Subject: [OMPI devel] RFC: usnic BTL MPI_T pvar scheme
From: Jeff Squyres (jsquyres) (jsquyres_at_[hidden])
Date: 2013-11-05 17:37:19

WHAT: suggestion for how to expose multiple MPI_T pvar values for a given variable.

WHY: so that we have a common convention across OMPI (and possibly set a precedent for other MPI implementations...?).

WHERE: ompi/mca/btl/usnic, but if everyone likes it, potentially elsewhere in OMPI

TIMEOUT: before 1.7.4, so let's set a first timeout of next Tuesday teleconf (Nov 12)

More detail:

Per my discussion on the call today, I'm sending the attached PPT of how we're exposing MPI_T performance variables in the usnic BTL in the multi-BTL case.

Feedback is welcome, especially because we're the first MPI implementation to expose MPI_T pvars in this way (already committed on the trunk and targeted for 1.7.4).

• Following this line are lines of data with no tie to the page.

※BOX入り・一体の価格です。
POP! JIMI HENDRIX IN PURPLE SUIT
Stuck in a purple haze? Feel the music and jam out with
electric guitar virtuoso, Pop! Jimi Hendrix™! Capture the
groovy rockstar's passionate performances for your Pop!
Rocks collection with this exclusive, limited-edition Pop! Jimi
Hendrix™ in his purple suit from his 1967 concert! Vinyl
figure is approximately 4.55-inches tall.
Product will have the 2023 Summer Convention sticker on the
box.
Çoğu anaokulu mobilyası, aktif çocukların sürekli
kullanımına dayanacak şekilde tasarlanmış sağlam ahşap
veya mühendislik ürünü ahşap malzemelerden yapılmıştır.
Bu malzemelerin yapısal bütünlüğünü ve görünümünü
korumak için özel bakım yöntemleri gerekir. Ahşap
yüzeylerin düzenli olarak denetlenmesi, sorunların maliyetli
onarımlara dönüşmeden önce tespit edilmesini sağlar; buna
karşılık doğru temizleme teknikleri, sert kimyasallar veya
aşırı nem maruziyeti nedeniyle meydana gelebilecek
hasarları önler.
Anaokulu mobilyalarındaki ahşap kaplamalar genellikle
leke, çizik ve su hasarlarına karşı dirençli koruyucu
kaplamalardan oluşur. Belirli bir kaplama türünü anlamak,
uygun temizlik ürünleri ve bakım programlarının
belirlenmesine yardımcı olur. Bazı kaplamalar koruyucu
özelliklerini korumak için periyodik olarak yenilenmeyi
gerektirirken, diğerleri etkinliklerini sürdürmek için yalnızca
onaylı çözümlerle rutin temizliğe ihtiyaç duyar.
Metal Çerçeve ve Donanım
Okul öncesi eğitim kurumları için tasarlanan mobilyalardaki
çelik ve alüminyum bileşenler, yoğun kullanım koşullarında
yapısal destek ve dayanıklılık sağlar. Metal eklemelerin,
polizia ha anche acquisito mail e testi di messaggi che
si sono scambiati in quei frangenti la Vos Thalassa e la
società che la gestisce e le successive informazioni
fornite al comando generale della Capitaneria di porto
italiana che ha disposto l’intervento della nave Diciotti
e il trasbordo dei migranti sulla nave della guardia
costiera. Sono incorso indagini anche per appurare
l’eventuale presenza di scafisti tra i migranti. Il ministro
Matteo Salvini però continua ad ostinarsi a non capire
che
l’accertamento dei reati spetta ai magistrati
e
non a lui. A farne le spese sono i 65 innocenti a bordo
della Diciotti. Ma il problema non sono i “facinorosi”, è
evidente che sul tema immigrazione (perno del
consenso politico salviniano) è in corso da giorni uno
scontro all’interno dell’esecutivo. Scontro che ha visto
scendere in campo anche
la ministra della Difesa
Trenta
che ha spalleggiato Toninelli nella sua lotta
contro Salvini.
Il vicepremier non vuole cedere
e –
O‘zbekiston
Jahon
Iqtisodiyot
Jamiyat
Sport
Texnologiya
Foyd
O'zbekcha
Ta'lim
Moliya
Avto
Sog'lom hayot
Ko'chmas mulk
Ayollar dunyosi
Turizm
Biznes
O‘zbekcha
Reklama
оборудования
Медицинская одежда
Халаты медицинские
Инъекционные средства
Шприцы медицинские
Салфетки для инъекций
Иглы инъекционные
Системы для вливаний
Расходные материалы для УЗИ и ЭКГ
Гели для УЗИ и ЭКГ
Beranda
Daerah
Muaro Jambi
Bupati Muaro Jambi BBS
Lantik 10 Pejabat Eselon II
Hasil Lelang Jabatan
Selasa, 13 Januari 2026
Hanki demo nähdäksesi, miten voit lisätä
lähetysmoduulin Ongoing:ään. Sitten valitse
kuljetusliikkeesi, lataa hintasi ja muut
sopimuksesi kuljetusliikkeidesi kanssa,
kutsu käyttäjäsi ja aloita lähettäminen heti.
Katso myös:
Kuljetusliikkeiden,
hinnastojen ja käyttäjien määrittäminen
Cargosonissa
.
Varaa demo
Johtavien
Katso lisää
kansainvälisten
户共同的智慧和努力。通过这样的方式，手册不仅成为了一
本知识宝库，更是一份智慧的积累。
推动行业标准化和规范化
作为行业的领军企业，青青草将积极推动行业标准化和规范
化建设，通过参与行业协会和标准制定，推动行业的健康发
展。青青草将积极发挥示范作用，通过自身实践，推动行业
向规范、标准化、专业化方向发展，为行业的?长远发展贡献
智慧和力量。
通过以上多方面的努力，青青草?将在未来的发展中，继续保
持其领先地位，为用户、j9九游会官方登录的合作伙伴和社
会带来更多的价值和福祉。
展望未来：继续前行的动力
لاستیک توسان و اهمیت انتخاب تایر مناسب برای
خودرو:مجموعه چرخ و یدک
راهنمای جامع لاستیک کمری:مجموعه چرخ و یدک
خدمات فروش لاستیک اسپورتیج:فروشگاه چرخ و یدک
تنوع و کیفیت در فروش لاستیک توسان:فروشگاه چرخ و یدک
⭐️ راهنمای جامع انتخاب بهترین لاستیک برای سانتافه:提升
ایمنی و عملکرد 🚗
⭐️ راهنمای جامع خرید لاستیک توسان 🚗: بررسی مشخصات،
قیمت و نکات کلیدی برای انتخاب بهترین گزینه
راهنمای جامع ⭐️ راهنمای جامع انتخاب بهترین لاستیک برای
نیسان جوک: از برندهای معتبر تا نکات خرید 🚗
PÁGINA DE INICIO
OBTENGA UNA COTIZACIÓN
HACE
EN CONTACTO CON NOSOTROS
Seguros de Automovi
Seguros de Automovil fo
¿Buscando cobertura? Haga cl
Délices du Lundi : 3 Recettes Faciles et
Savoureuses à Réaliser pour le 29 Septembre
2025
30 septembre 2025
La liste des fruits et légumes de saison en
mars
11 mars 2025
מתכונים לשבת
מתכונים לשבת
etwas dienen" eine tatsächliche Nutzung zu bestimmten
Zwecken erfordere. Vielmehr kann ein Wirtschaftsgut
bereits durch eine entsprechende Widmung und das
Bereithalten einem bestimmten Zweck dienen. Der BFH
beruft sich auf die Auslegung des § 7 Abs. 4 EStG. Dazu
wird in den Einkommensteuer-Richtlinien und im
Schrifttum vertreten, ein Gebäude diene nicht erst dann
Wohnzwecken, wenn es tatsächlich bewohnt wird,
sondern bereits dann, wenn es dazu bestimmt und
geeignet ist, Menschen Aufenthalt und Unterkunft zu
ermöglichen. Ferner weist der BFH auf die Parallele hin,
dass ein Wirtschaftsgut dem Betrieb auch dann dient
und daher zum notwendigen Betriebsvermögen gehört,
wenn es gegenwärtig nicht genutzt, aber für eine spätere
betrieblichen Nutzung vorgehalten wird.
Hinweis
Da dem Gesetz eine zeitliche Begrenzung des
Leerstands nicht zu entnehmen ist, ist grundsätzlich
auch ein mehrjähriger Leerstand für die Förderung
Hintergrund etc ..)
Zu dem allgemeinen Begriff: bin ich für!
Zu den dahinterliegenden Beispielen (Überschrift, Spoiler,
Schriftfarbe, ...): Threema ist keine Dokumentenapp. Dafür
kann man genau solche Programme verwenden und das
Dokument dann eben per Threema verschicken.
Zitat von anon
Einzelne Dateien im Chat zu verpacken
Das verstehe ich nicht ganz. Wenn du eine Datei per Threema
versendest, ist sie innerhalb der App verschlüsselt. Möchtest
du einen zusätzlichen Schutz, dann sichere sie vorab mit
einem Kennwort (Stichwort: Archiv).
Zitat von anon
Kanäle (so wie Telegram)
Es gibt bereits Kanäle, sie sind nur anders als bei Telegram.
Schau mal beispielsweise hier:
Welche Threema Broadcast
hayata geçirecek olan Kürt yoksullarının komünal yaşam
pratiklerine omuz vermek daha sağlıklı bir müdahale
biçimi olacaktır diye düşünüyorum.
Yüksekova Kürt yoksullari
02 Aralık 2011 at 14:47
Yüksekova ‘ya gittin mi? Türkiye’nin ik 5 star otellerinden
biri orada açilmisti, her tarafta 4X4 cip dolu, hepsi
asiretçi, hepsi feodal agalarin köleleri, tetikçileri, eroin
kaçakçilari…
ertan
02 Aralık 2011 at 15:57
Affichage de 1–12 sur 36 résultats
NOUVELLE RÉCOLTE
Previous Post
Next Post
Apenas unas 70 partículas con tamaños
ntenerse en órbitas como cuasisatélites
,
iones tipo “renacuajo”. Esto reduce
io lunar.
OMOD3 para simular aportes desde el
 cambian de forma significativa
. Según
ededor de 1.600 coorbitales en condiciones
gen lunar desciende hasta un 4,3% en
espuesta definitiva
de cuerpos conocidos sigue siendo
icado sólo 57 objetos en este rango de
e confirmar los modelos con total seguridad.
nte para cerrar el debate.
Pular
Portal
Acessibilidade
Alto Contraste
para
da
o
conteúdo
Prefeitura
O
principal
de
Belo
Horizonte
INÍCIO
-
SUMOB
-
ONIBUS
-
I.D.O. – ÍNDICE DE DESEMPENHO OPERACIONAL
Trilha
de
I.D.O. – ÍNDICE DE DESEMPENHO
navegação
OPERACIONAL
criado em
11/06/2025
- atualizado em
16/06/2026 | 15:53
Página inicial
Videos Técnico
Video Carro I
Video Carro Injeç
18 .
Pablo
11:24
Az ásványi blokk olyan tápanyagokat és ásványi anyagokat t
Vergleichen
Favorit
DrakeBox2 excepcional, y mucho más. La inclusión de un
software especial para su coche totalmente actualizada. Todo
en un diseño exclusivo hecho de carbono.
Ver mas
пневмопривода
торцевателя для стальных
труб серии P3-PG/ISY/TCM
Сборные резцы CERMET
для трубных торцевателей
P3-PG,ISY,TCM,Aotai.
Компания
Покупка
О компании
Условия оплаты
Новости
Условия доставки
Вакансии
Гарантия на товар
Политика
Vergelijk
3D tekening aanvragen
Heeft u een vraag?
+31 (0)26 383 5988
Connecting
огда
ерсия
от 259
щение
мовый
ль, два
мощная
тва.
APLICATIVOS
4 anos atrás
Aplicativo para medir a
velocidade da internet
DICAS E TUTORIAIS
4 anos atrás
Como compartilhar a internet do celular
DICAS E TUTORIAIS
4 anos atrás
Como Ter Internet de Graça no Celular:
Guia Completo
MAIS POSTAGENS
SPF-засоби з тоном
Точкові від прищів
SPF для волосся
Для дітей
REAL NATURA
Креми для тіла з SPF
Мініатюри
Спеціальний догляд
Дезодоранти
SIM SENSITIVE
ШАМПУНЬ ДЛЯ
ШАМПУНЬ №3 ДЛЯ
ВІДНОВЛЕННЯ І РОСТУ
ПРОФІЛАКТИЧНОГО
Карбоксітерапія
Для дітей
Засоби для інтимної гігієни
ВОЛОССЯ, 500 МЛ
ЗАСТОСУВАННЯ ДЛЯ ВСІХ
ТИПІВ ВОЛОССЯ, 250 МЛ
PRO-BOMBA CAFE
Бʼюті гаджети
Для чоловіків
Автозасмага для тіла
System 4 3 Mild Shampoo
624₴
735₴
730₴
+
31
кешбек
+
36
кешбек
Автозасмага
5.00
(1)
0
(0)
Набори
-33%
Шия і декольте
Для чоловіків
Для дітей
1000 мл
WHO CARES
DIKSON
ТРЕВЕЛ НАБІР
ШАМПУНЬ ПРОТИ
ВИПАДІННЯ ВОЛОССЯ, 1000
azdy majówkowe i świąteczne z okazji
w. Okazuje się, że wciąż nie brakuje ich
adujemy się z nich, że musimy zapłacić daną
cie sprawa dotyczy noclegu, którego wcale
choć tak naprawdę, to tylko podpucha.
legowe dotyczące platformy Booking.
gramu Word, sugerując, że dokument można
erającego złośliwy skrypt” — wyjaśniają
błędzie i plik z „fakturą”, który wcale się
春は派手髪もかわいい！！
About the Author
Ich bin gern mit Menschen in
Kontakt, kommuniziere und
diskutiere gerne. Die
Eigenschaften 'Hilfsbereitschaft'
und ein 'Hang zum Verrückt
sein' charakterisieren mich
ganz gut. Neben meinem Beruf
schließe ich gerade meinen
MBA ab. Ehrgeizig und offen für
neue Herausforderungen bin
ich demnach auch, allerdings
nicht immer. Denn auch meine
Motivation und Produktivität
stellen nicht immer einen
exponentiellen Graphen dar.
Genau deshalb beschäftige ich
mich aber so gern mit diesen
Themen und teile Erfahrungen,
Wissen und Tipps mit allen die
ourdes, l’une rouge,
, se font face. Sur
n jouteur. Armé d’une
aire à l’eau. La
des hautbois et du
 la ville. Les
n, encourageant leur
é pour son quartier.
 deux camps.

So this methodology may well become a useful precedent.

** Issue #1: we want to expose each usnic BTL pvar (e.g., btl_usnic_num_sends) on a per-usnic-BTL-*module* basis. How to do this?

1. Add a prefix/suffix on each pvar name (e.g., btl_usnic_num_sends_0, btl_usnic_num_sends_1, ...etc.).
2. Return an array of values under the single name (btl_usnic_num_sends) -- one value for each BTL module.

We opted for the 2nd option. The MPI_T pvar interface provides a way to get the array length for a pvar, so this is all fine and good.

Specifically: btl_usnic_num_sends returns an array of N values, where N is the number of usnic BTL modules being used by the MPI process. Each slot in the array corresponds to the value from one usnic BTL module.

** Issue #2: but how do you map a given value to an underlying Linux usnic interface?

Our solution was twofold:

1. Guarantee that the ordering of values in all pvar arrays is the same (i.e., usnic BTL module 0 will always be in slot 0, usnic BTL module 1 will always be in slot 1, ...etc.).

2. Add another pvar that is an MPI_T state variable with an associated MPI_T "enumeration", which contains string names of the underlying Linux devices. This allows you to map a given value from a pvar to an underlying Linux device (e.g., from usnic BTL module 2 to /dev/usnic_3, or whatever).

See the attached PPT.

If people have no objection to this, we should use this convention across OMPI (e.g., for other BTLs that expose MPI_T pvars).

Jeff Squyres